Copagri, soluzione sono i contratti di filiera

"In un Paese come l'Italia, che è il maggior produttore mondiale di pasta e dal quale dipende ben un quarto della produzione globale, per un valore complessivo che supera addirittura i 20 miliardi di euro, è fondamentale che tutti i principali attori dell'agroalimentare si adoperino per sostenere concretamente la filiera del grano duro, comparto che contribuisce quotidianamente a tenere alta l'immagine del made in Italy nel mondo". Lo ha sottolineato il presidente della Copagri Tommaso Battista intervenendo alla riunione del Tavolo Frumento Duro, svoltosi al Dicastero dell'Agricoltura, della Sovranità Alimentare e delle Foreste.


"Per fare ciò, bisogna andare avanti con sempre maggiore determinazione sulla strada degli accordi di filiera, unico strumento in grado di tutelare realmente i produttori agricoli, lavorando per incidere sul deficit strutturale di grano duro del nostro Paese che, a fronte dei 4 milioni di tonnellate prodotti, necessita di quasi 6 milioni di tonnellate per rispondere al fabbisogno dell'industria molitoria", ha evidenziato Battista, ricordando che "l'Italia nella campagna 2022-2023 può contare su 1,21 milioni di ettari seminati a grano duro, in calo dell'1,4% sulla campagna precedente, e su una produzione stimata pari a circa 3,9 milioni di tonnellate, in leggera diminuzione rispetto ai 4,2 milioni di tonnellate della scorsa annata".


"Oltre agli accordi di filiera, i quali non possono che partire da regole di premialità individuate di comune accordo e concertate all'interno della filiera, bisogna mettere in campo ogni possibile strumento per sostenere il comparto del grano duro, partendo da tutte le innumerevoli possibilità offerte dalla ricerca e dall'innovazione, quali ad esempio un miglioramento dell'approccio agronomico alla coltura, un maggiore ricorso all'agricoltura e all'irrigazione di precisione, ma anche una sensibile apertura nei confronti dell'utilizzo delle cosiddette Tecniche di Evoluzione Assistita, Tea", ha suggerito il presidente.
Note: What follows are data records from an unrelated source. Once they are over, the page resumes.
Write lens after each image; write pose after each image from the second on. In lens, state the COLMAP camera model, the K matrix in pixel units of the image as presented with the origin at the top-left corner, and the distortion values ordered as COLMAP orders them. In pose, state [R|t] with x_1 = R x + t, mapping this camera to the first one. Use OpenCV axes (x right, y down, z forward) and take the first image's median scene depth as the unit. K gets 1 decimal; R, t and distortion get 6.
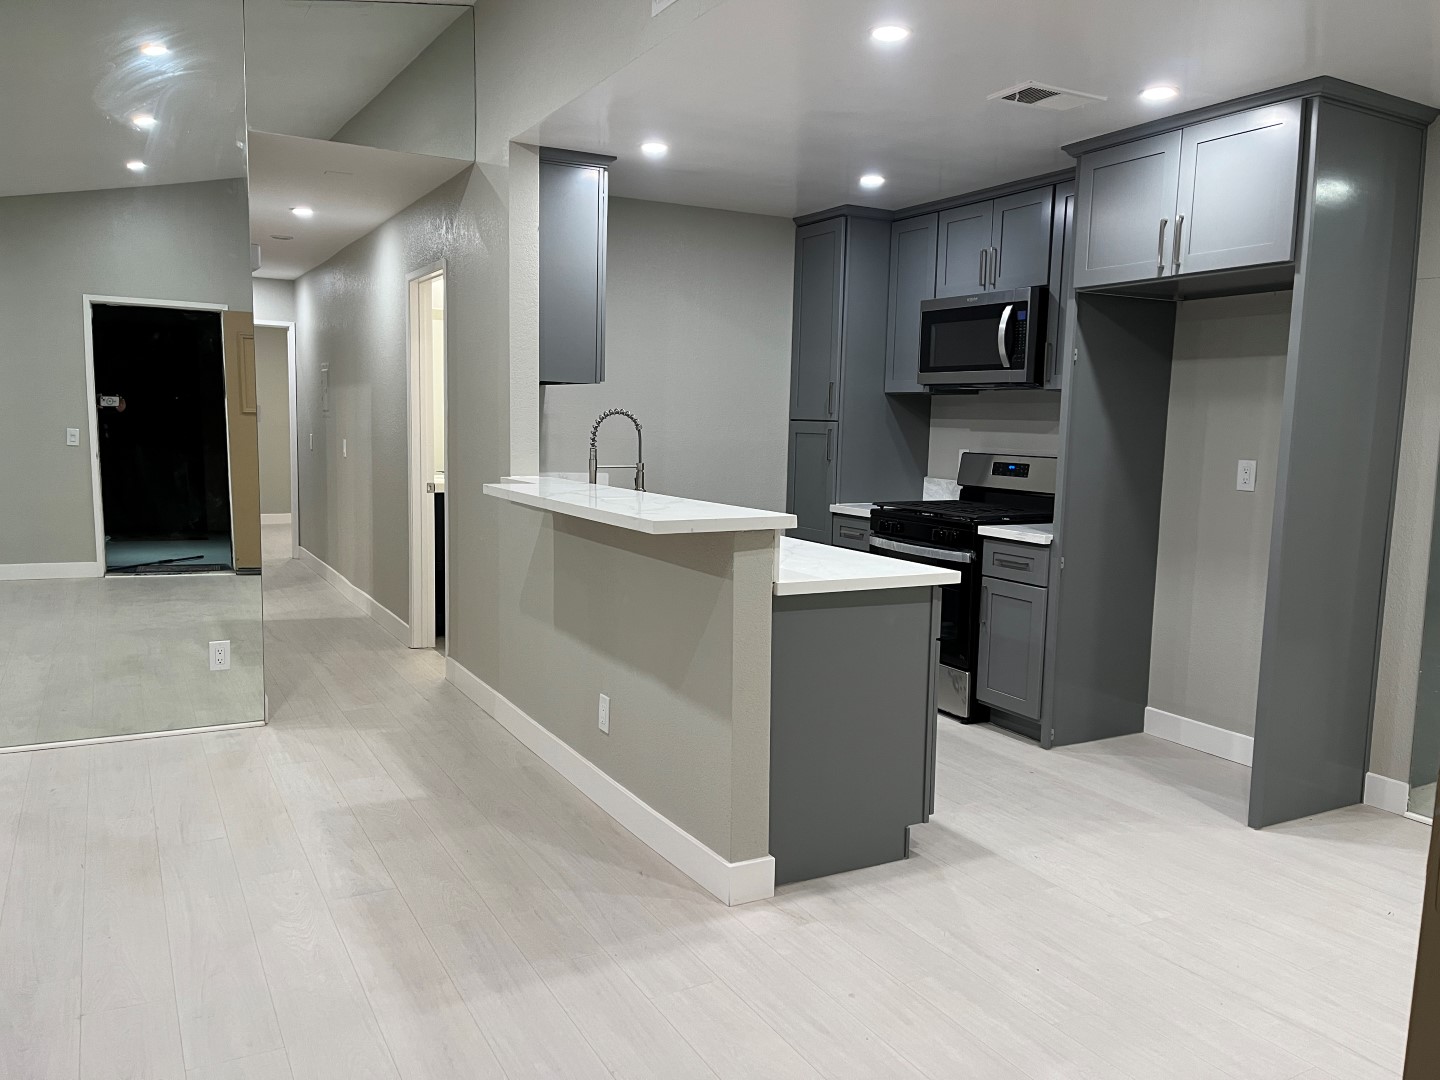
lens RADIAL K [[1101.3, 0, 721.9], [0, 1101.3, 553.4], [0, 0, 1]] dist [0.056345, -0.044203]
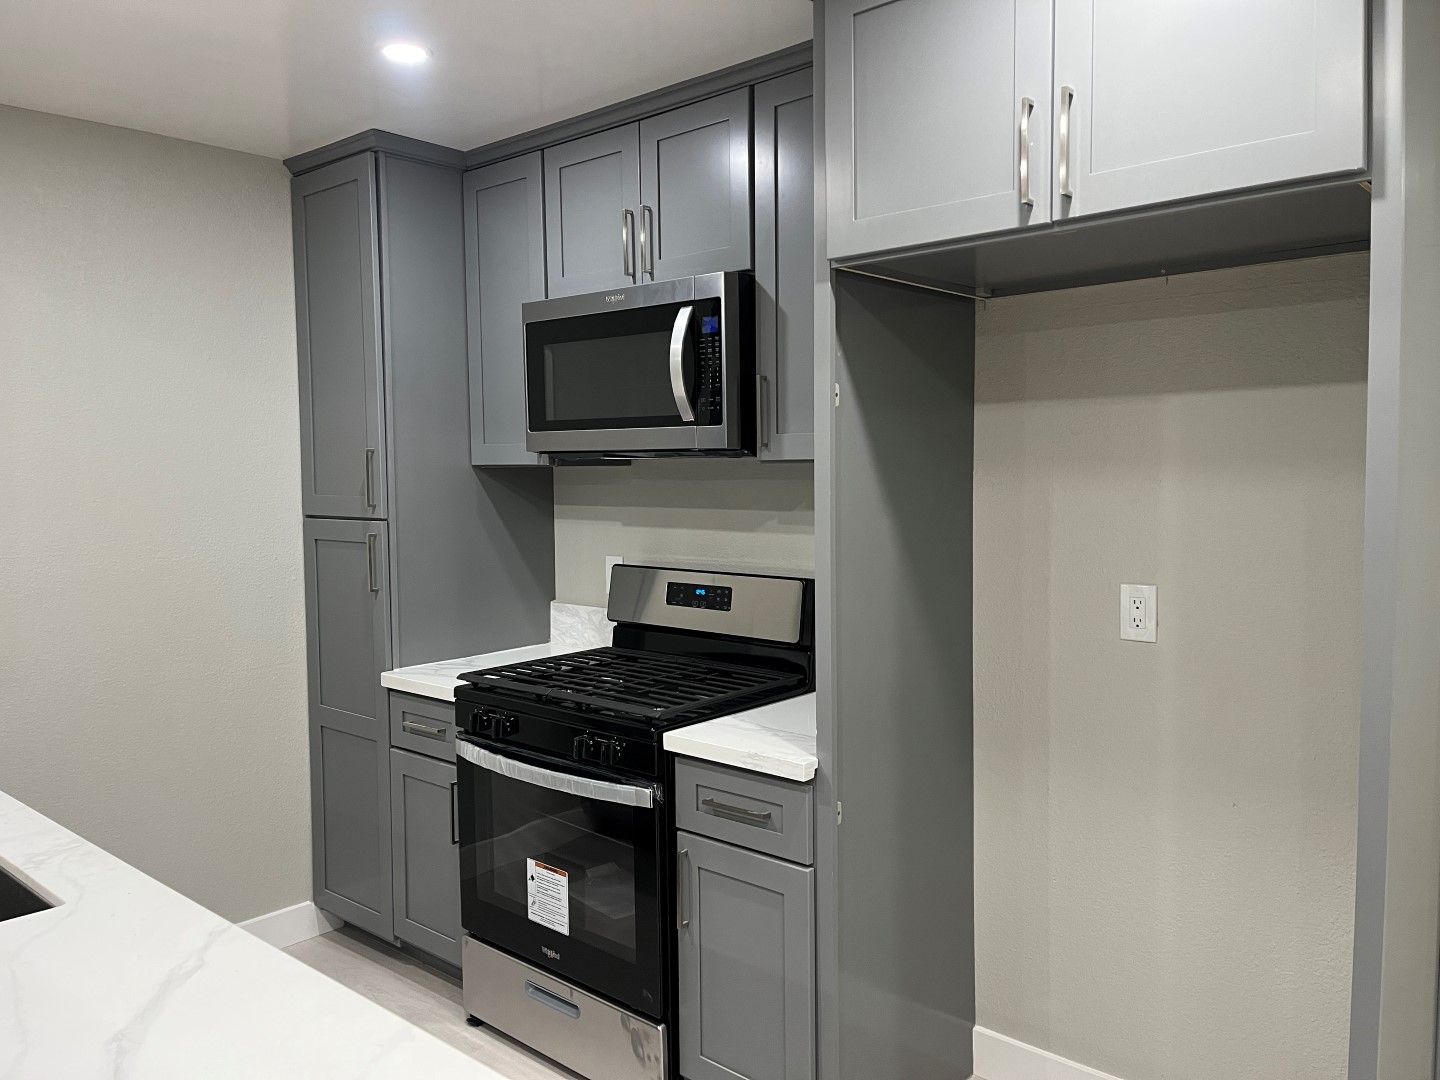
lens RADIAL K [[1089.9, 0, 720.0], [0, 1089.9, 540.0], [0, 0, 1]] dist [0.082129, -0.089111]
pose [[0.942652, -0.054438, 0.329309, 0.095379], [0.072075, 0.996532, -0.041580, -0.088945], [-0.325903, 0.062931, 0.943306, 0.507373]]
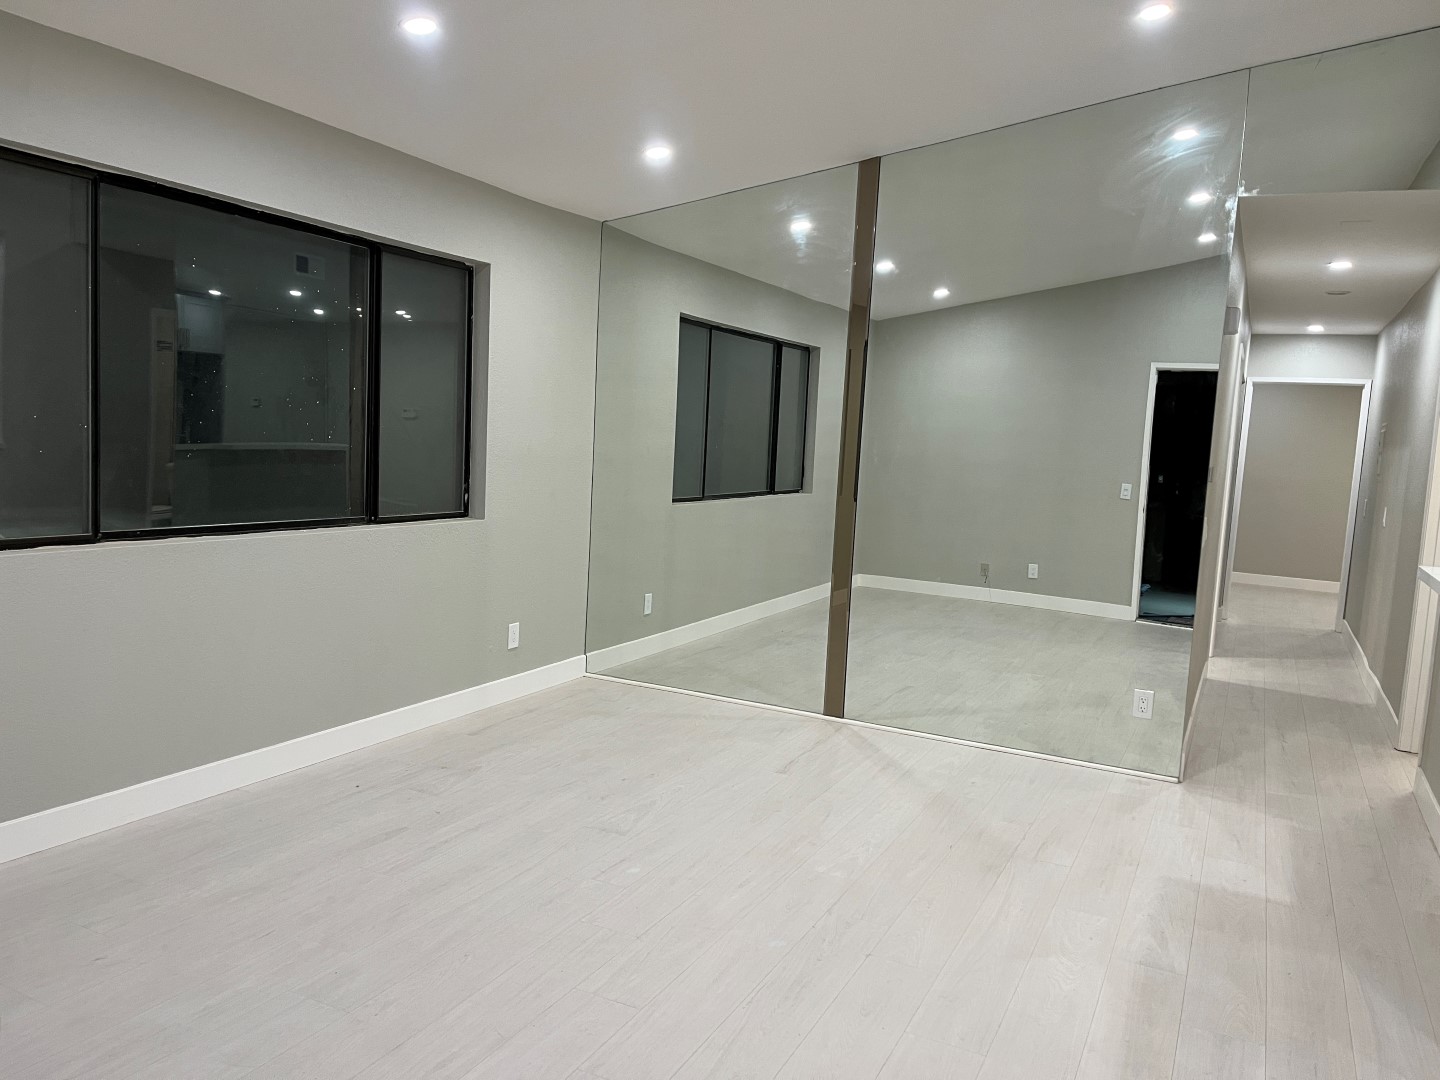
lens RADIAL K [[1100.2, 0, 714.1], [0, 1100.2, 550.7], [0, 0, 1]] dist [0.084453, -0.095721]
pose [[0.573479, 0.096318, -0.813538, 0.141380], [-0.141251, 0.989817, 0.017617, -0.010826], [0.806951, 0.104810, 0.581244, 0.054978]]
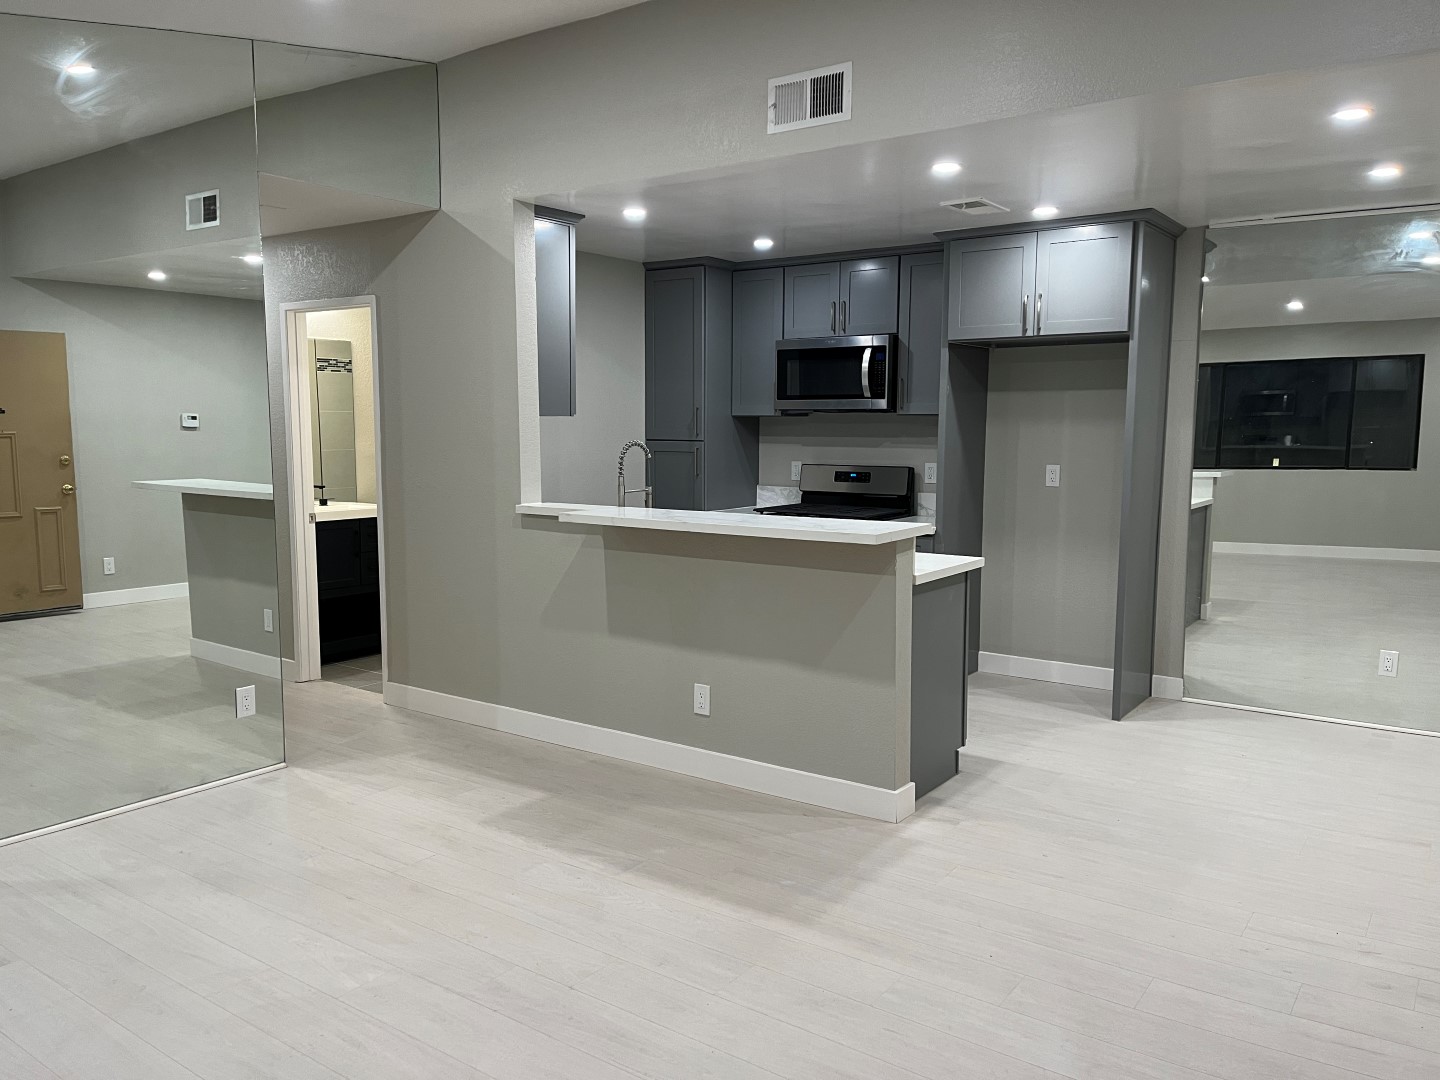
lens RADIAL K [[1100.2, 0, 714.1], [0, 1100.2, 550.7], [0, 0, 1]] dist [0.084453, -0.095721]
pose [[0.901440, -0.070622, 0.427104, -0.462375], [0.071043, 0.997361, 0.014974, -0.024806], [-0.427034, 0.016845, 0.904079, -0.064357]]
"In seconda battuta, insieme al necessario lavoro per favorire la diffusione tra le aziende agricole delle più moderne tecniche colturali attraverso i servizi di divulgazione e la formazione continua degli imprenditori, bisognerà intervenire sulle strutture di stoccaggio, rinnovandole e andandone ed efficientare il funzionamento", ha concluso Battista.